## Written task
Answer these from the comment thread on expatriation and taxes below:
(a) What does the IRS pretend you have done the day before R-day?
(b) What is the IRS said to be well aware of?
(c) Which figure does the last comment call incredibly high?

## Text block
--

Then after all the filing is done, the person whom he gifted his assets to could gift them back to him. 😉
IRS routinedly applies penalties to people, including those who are now non-US, why do you think they have filing penalties? They don’t care if you’re now a non-citizen, if they apply them they’re due until you cough up.
Don’t know if this got passed into law or not, but worth reading re gifts from covered expats.
https://www.taxesforexpats.com/articles/family-matters/regulations-on-gifts-from-a-covered-expatriate-may-be-changing.html
“IRS routinedly applies penalties to people, including those who are now non-US, why do you think they have filing penalties? They don’t care if you’re now a non-citizen, if they apply them they’re due until you cough up.”
Oh but they do care if you’re a non-citizen. Why do you think they pretend you’ve liquidated your worldwide assets the day before R-day?
The IRS is well aware of the limitations of its powers of enforcement.
@patrick
With that sort of money in play, your friend may be advised to seek different advice than we here are likely to offer. Though our perspectives are no doubt valuable ones!
@patrick
5,000,000 seems incredibly high.

--

## Data provided

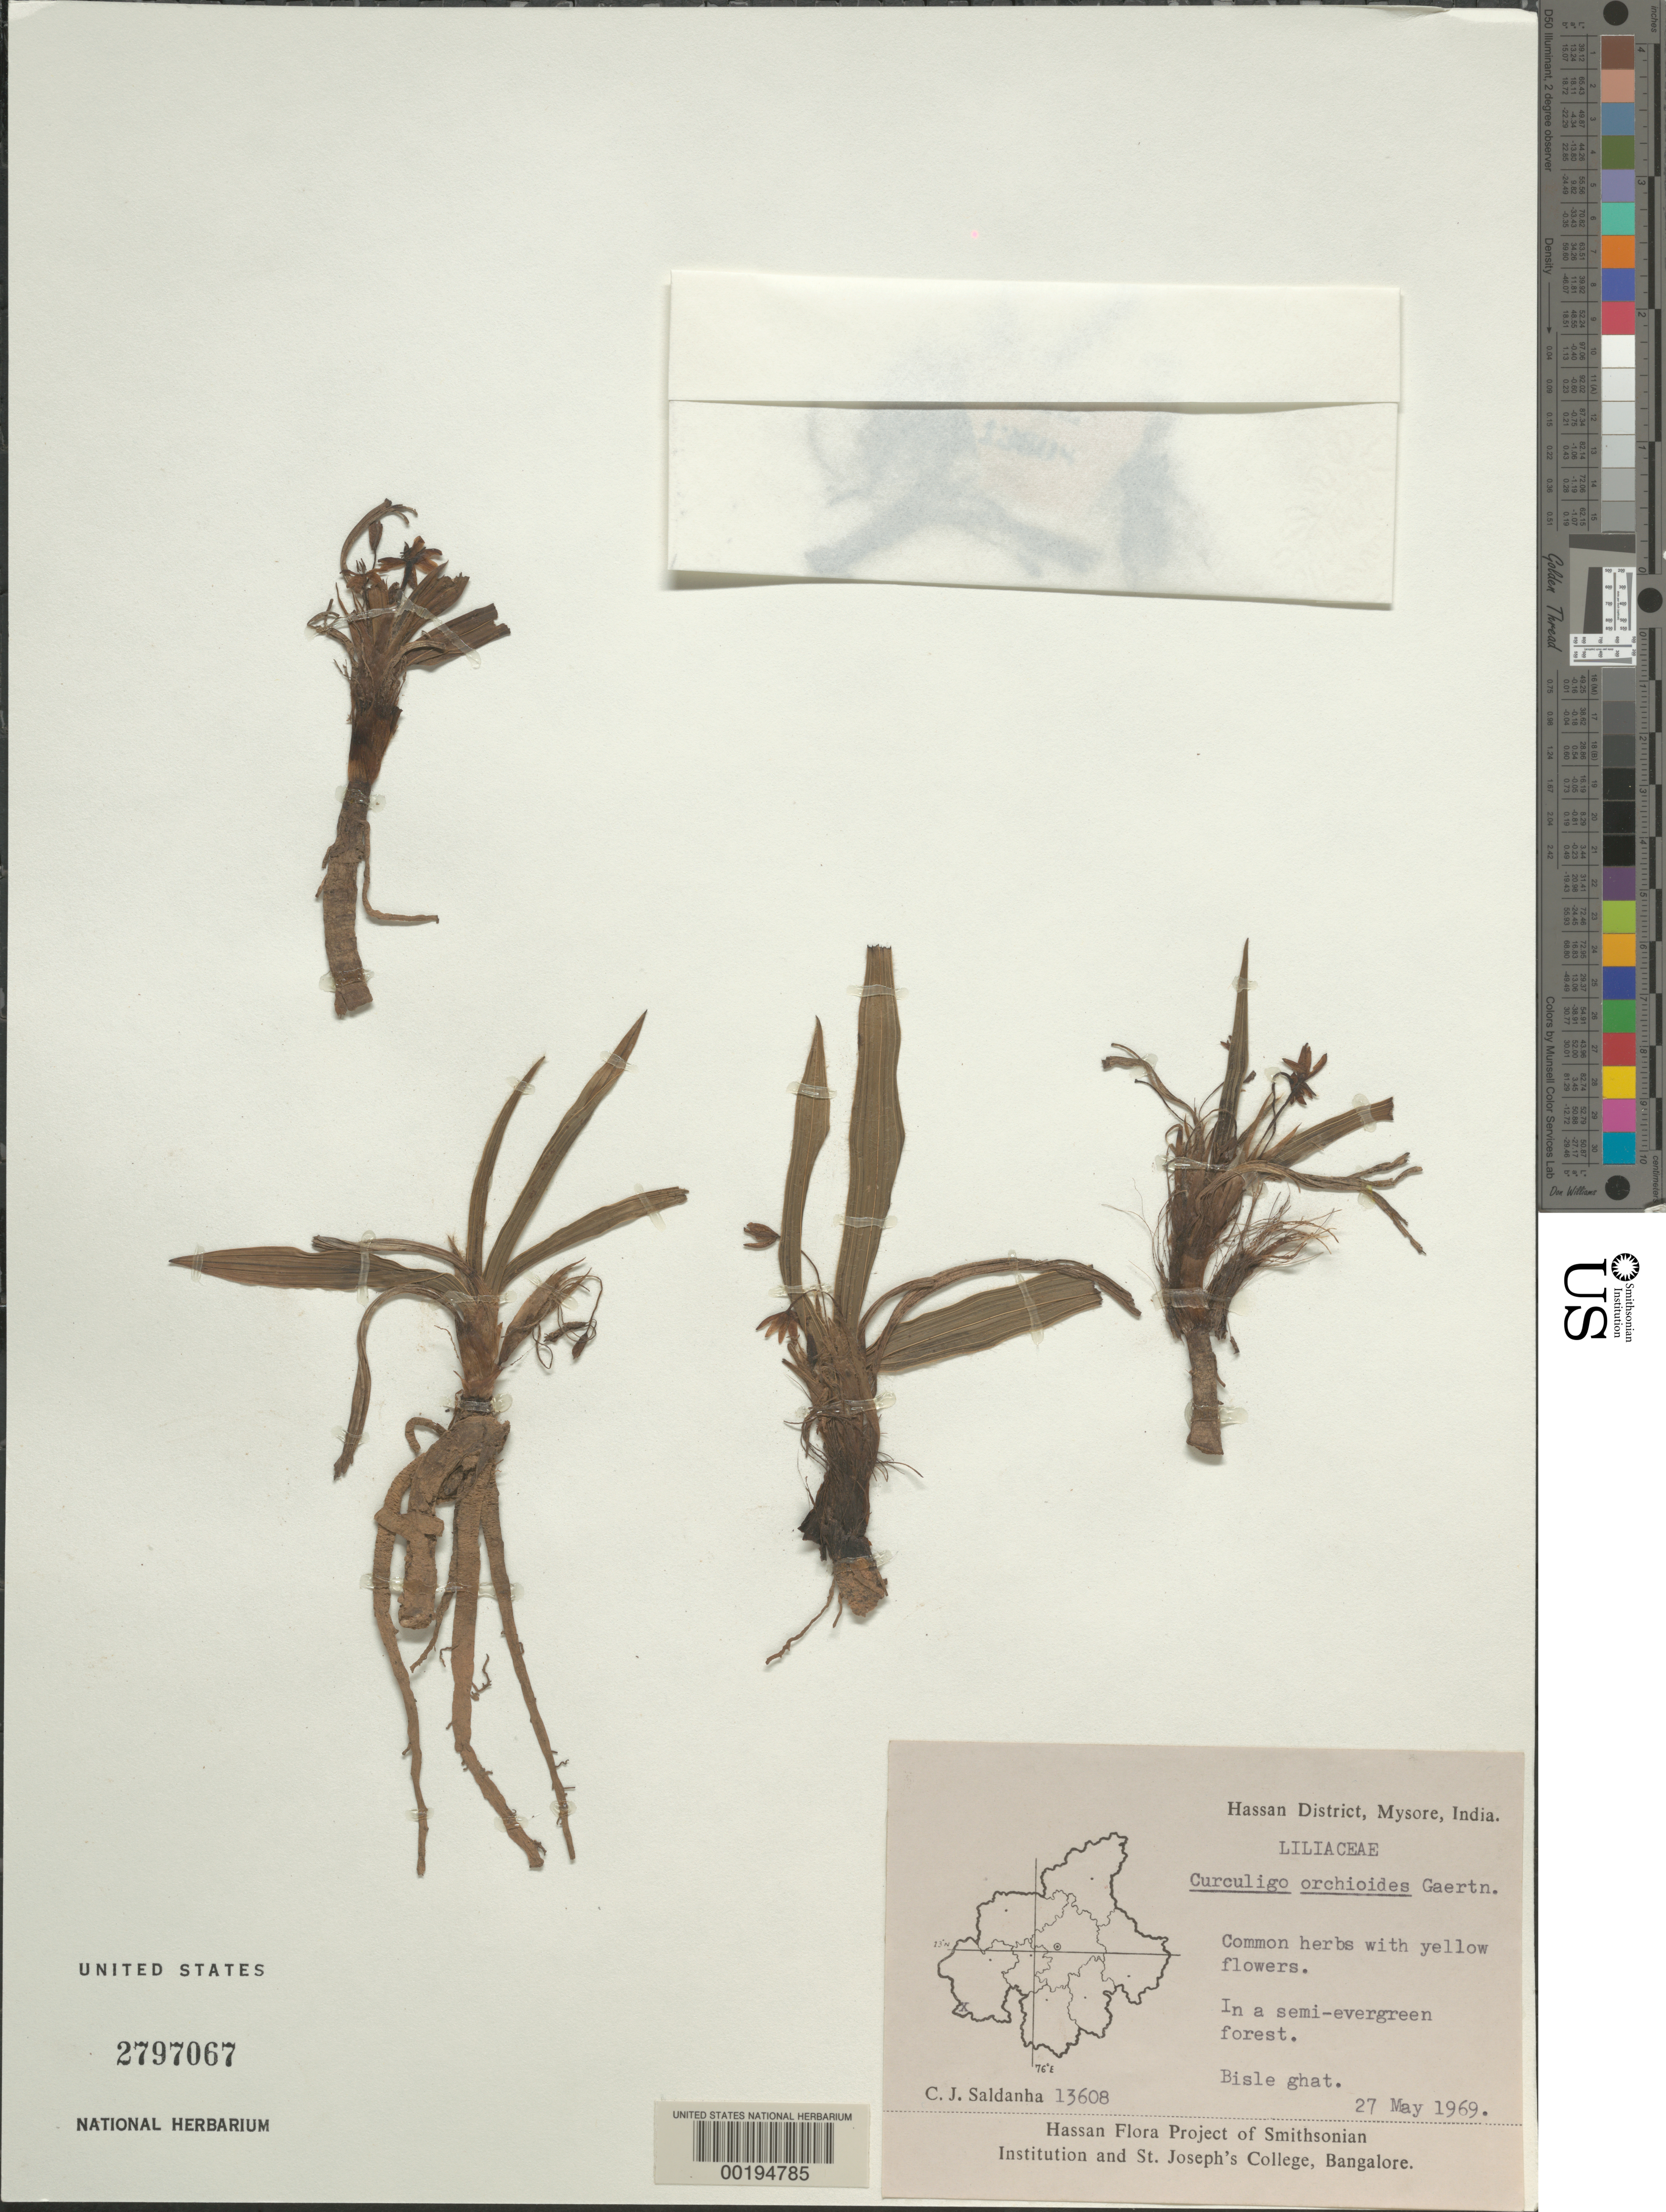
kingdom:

--

## Complete response
(a) Liquidated your worldwide assets.
(b) The limitations of its powers of enforcement.
(c) 5,000,000.